Homeward Bound takes place on the ship carrying Yash/Glatstein back to Europe and then the train taking him to Lublin. It mixes observations of his fellow passengers and their interactions with memories of growing up in Lublin under Russian rule. There is not much structure to this, and any broader connections are left to the reader: the news of Hitler's Night of the Long Knives arrives during the voyage, for example, perhaps echoing a childhood where revolution, tyranny and pogrom were never too far away.
"The seamstress, Beyle Perl, was a Socialist Zionist, who actually tried to recruit me to the cause. I must have been about seven or eight and she was probably seventeen, a strapping girl, with long, thick braids. She talked to me about Dr. Theodore Herzl, about the worker's struggle for a better life, and arranged for us to meet one Sabbath afternoon to visit the organizational headquarters, just off the new road. However, my younger brother betrayed me, and my pants and boots were confiscated to prevent me from going out. Father commented that the Zionist revolution would also carry on without me.
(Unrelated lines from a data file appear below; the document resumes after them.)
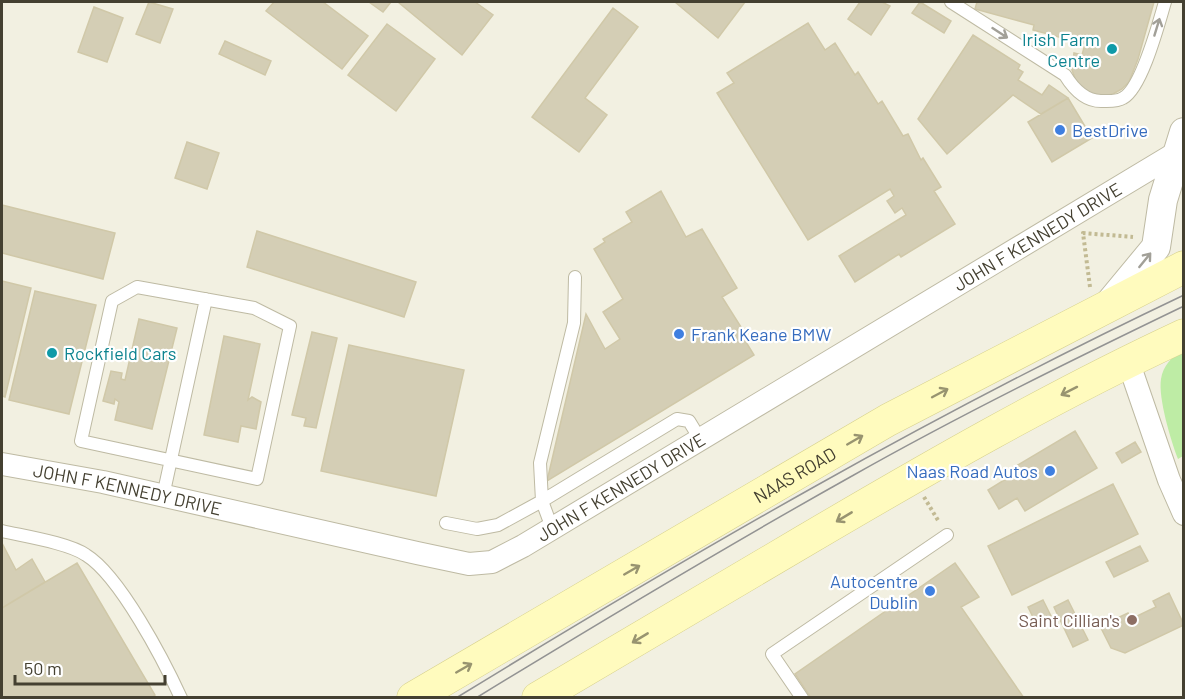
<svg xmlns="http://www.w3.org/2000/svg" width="1185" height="699" viewBox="0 0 1185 699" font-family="Barlow,sans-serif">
  <rect width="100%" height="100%" fill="#f2f0e1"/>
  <!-- green -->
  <path fill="#beeca5" d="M1183,350V456L1178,459C1171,441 1158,398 1161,379C1163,366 1172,356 1183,350Z"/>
  <!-- building -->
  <path fill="#d4ceb5" stroke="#d0c8a8" stroke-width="1.5" d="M149,2L173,9L160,43L136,34Z
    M274,2H323L368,36L342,69L266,11Z
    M369,2H391L383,12Z
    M398,2H475L493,15L462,55Z
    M675,2H745L718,38Z
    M860,2H882L890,6L871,35L848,19Z
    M920,2L951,21L944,33L912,13Z
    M977,2H1154L1138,59L1129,82L1122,89L1113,94L1103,96L1092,94L1083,89L1076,81L1072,70L1074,53L1082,55L1085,44L1033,30L1034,25L975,9Z
    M94,7L123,18L107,62L78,52Z
    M613,8L638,27L585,98L607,115L579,152L532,117Z
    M808,23L825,50L835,43L855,75L858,72L878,104L882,101L903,136L908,134L921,160L923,158L941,187L934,191L955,224L901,257L899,254L855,282L839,256L906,215L902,208L895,213L887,201L894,196L890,189L808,240L717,93L734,83L727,73Z
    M387,24L435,59L396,111L348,75Z
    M973,35L1020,65L1018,69L1023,72L1018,80L1042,95L1049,85L1068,98L1041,114L1013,95L947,154L918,119Z
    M225,41L271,61L265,75L219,54Z
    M1068,98L1092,138L1052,162L1028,122Z
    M187,142L219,153L207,189L175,178Z
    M661,191L686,237L702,229L737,288L722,297L741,327L738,329L754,355L547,481L586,314L605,349L620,339L603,312L623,299L594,249L605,242L603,239L632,222L626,212Z
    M2,205L115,233L103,279L2,253Z
    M257,231L416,282L404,317L247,267Z
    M2,281L31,288L5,397L2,396Z
    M35,291L96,305L69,414L9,400Z
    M139,319L177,328L152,429L115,420L119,402L115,399L114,404L103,401L111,371L122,373L121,379L125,380Z
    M312,332L337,338L316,428L304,426L306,418L292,415Z
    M224,336L260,344L248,400L252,397L261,402L256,429L241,426L238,442L204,435Z
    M349,345L464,370L436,496L321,471Z
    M1075,431L1097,468L1025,511L1017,498L999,509L988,490L1006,479L1003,474Z
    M1135,442L1141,452L1122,463L1116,453Z
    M1113,484L1138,534L1012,595L988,546Z
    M2,543L16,570L32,559L45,582L2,608Z
    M1140,546L1148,561L1114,577L1106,562Z
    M77,563L155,695L151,698H2V608Z
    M955,563L979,597L961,607L1024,698H811L795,674Z
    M1169,593L1184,625L1125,653L1111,648L1100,626L1128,613L1131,619L1156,607L1153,601Z
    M1043,600L1053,620L1038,627L1028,607Z
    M1068,600L1088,640L1073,647L1054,607Z"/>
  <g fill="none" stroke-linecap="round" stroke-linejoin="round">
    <defs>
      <path id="service" d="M951,2L1065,75C1073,88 1084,101 1101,101C1108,101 1117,102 1123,98C1142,88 1159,22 1165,2
        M137,287L254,308L290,326L257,479L81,441L112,301Z
        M163,496L206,299
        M446,523L477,529L498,525L542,501L677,419L689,421L700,439
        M552,528L542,501L540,463L574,323L575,277
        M2,531C23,536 69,543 86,555C120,576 164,661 181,698
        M802,698L772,654L947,535"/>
      <g id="minor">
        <path d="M1128,361L1169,480L1184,514"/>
        <path id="s1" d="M2,464L103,482L417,553L469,564L492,562L523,546L1176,153"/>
      </g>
      <path id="tertiary" d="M1108,305L1156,247L1163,200L1184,132"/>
      <g id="secondary">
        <path id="s2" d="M413,698L888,420L1184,267"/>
        <path d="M538,698C627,645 716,593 804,541C928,468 1053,396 1184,335"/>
      </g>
    </defs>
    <!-- service casing -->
    <use href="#service" stroke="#bebaa3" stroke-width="14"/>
    <!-- minor casing -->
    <use href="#minor" stroke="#bebaa3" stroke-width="24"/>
    <!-- tertiary casing -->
    <use href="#tertiary" stroke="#bebaa3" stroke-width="30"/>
    <!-- secondary casing -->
    <use href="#secondary" stroke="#d7d18c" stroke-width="33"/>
    <!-- path -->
    <path stroke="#c2ba93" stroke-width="4" stroke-dasharray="3 3" stroke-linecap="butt" d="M1090,287L1083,233L1133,237
      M924,497L939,522"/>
    <!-- service -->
    <use href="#service" stroke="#fff" stroke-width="12"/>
    <!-- minor -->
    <use href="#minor" stroke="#fff" stroke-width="22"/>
    <!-- tertiary -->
    <use href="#tertiary" stroke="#fff" stroke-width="28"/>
    <!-- secondary -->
    <use href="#secondary" stroke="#fffbbe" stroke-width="32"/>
    <!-- tram -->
    <path stroke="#939393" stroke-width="1.5" d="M456,698C694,552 931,415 1184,295
      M476,698C600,622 725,547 852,476C960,415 1072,360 1184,306"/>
  </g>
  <!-- one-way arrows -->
  <defs><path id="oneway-shaft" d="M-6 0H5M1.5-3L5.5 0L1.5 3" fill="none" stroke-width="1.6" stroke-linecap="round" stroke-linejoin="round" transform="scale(1.5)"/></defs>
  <g stroke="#a2a098">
    <use href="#oneway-shaft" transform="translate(1157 27) rotate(-73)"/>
    <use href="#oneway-shaft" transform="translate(1000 33) rotate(33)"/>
    <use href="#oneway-shaft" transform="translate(1145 260) rotate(-51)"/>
  </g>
  <g stroke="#989470">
    <use href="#oneway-shaft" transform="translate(1069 391) rotate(153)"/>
    <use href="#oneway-shaft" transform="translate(940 393) rotate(-28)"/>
    <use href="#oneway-shaft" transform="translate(855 440) rotate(-30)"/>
    <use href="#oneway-shaft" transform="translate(844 517) rotate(149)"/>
    <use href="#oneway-shaft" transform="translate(632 570) rotate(-30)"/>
    <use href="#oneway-shaft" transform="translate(640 638) rotate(149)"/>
    <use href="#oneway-shaft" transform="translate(464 668) rotate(-30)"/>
  </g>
  <!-- markers -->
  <g fill="#0f9aa8" stroke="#fff" stroke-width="2">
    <circle cx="1112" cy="49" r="6"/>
    <circle cx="52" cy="353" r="6"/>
  </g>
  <g fill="#3f7fe0" stroke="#fff" stroke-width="2">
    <circle cx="1060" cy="130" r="6"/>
    <circle cx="679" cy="334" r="6"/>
    <circle cx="1050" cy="471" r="6"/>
    <circle cx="930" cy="591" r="6"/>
  </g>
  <circle fill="#8d6e63" stroke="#fff" stroke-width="2" cx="1132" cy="620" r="6"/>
  <g text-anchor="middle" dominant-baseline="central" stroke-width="4.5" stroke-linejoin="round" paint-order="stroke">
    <!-- culture labels -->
    <g font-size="18" fill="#0d838f" stroke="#fff" text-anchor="end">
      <text x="1100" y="39">Irish Farm<tspan x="1100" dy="21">Centre</tspan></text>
      <text x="64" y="353" text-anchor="start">Rockfield Cars</text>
    </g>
    <!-- shop labels -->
    <g font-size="18" fill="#366cbe" stroke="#fff" text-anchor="start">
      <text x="1072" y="130">BestDrive</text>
      <text x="691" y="334">Frank Keane BMW</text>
      <text x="1038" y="471" text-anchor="end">Naas Road Autos</text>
      <text x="918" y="581" text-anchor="end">Autocentre<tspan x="918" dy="21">Dublin</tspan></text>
    </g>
    <!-- street labels -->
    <g font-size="18" fill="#444031" stroke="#fff">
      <text stroke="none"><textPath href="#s1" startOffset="1136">JOHN F KENNEDY DRIVE</textPath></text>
      <text stroke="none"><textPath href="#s2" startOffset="442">NAAS ROAD</textPath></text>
      <text stroke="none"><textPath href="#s1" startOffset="650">JOHN F KENNEDY DRIVE</textPath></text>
      <text stroke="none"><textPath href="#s1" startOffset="128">JOHN F KENNEDY DRIVE</textPath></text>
    </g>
    <!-- education labels -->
    <g font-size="18" fill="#785e54" stroke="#fff" text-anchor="end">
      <text x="1120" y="620">Saint Cillian's</text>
    </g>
  </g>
  <!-- border -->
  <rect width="1185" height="699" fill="none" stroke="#444031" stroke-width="6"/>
  <!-- scale -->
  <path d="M15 675v9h150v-9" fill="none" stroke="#444031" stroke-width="3"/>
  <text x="24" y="675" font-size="18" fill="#444031" stroke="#ffffff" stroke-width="4.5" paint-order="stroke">50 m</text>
</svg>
As for me, I could swear that those impounded boots forever destroyed my chances for a political career."
Homecoming at Twilight picks up the story — in so far as there is an ongoing story — after Glatstein's visit to his mother (which is never described) and is set in a sanitorium-like hotel in a small Polish town. It describes his conversations and walks with a range of figures: the rabbi Steinman, an arrogant teenage scholar-prodigy, one of his old teachers, and so forth. Their lives and stories present a broad-ranging if scattered portrait of the diverse but intense Jewish engagement with teaching and learning. There are also cameos of an array of petitioners who want messages taken back to America, mostly asking relatives for money, and a description of a visit to the nearby town of Kazimierz.
"As Nuffield led me out of the main street, I noticed that our horse was still standing by the water pump. The driver, installed on an overturned barrel, was talking with a water carrier, who stood there with his pole and pails filled to the brim. The streets which led away from the planetary system of the pump had no trace of squalor, although they were narrow and wound their way downward. Yet no matter how low-lying the streets actually were, the hill above them seemed part of the valley. Its cheerful greenness flooded the area below it with patches of sun and shadow on the graceful little houses and the gardens where tables were set and gay couples sat eating."
Even in translation these novellas hint at Glatstein's power as a poet; if they had been written in English they would surely have a place among the recognised modernist classics. As it is, they offer a kaleidoscopic portrait of Jewish life in Poland in the first third of the twentieth century.